In most destinations you’ll earn something comparable to a typical local salary — or perhaps even higher. You’ll certainly earn a salary good enough to live a comfortable lifestyle, comparable to most locals.
Here’s what you can expect to earn…
If you’re looking to save money or pay off debts back home, you’ll have to choose your country carefully, but it’s certainly possible!
There’s a huge demand for TEFL teachers throughout the region, and in Japan, Korea and Taiwan salaries are amongst the highest in TEFL (up to £2000 a month).
There are also plenty of opportunities for one-to-one tutoring, which can pay £15-£40 an hour.
Of course you should remember that the cost of living in some locations is high. Expect to pay a third of your salary on accommodation (if it isn’t included) and another third on essentials. It still means you can save a pretty good amount, if you’re careful with your spending. If not, you can guarantee you’ll have a good time while you’re there!
In China you’ll earn around £1000 a month, but the cost of living is low, and many employers offer amazing perks such as free accommodation and return airfare for longer contracts. It’s worth considering all of the options open to you, before lurching for the highest salary on the table.
Salaries aren’t so high for English teachers in Southeast Asia, but on the plus side, neither is the cost of living, so you’ll earn enough to get by and have an amazing experience at the same time. In Thailand and Vietnam you can expect a salary of around £600 a month (incidentally, the average Thai makes half that).
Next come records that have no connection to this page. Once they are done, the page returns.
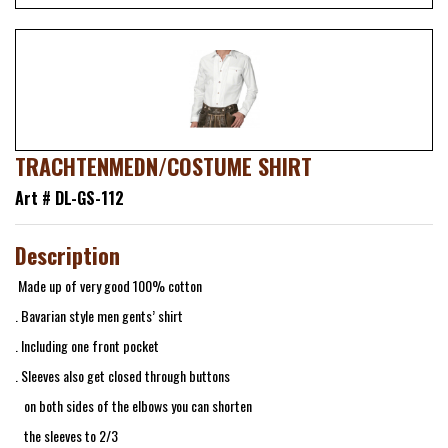
TRACHTENMEDN/COSTUME SHIRT
Art # DL-GS-112
Description
Made up of very good 100% cotton
. Bavarian style men gents’ shirt
. Including one front pocket
. Sleeves also get closed through buttons
on both sides of the elbows you can shorten
the sleeves to 2/3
It’s typical, and completely accepted, for teachers to take on additional classes out-of-hours for £10-16 an hour.
Make sure that you’re not paying a tourist price for everything and you’ll be able to live comfortably and even put some money away for a rainy day.
Central and Eastern Europe
Some places (like Prague) are so popular with TEFLers that the best jobs are harder to come by. But just dig deeper, as there’s a lot of need and a lot of great positions.
You can certainly make a decent salary of around £1000 a month; pretty good when a pint of the local beer might set you back a mere £1!
There are limited opportunities in Western Europe — remember where English levels are higher there will always be less demand! Positions in France and Germany may offer around £1800 a month; in Italy or Spain they may be half that, but jobs are more plentiful. Many schools offer hourly rates only, so you may need to juggle jobs.
It’s hard to generalise about Latin America as economic conditions are so varied between the countries. One thing we can say with certainty is it’s one of the most exciting regions to live in.
In a large wealthy city like Buenos Aires or Santiago you can make a decent living, with an hourly rate of around £7. At a rural school outside of the city you might earn a third of that. However, there is a low cost of living, and it’s always possible to juggle contracts schools to get by quite comfortably.
The secret’s out! The Middle Easy is currently the number one destination for earning big salaries as TEFL teachers. In Saudi Arabia an experienced teacher can earn £2600 a month, along with return airfare and fantastic accommodation; and what’s more, demand is increasing as the Saudi government pumps billions of dollars into the university sector. Be prepared for challenges however, and a huge but fascinating cultural shift.
Most positions in Africa remain on a volunteering basis, so it’s quite likely you’ll need to have the necessary funds to pay for the opportunity. But if you have the funds and you’re looking for an amazing and worthwhile trip, how can you beat an experience that will be life-changing for you AND your students?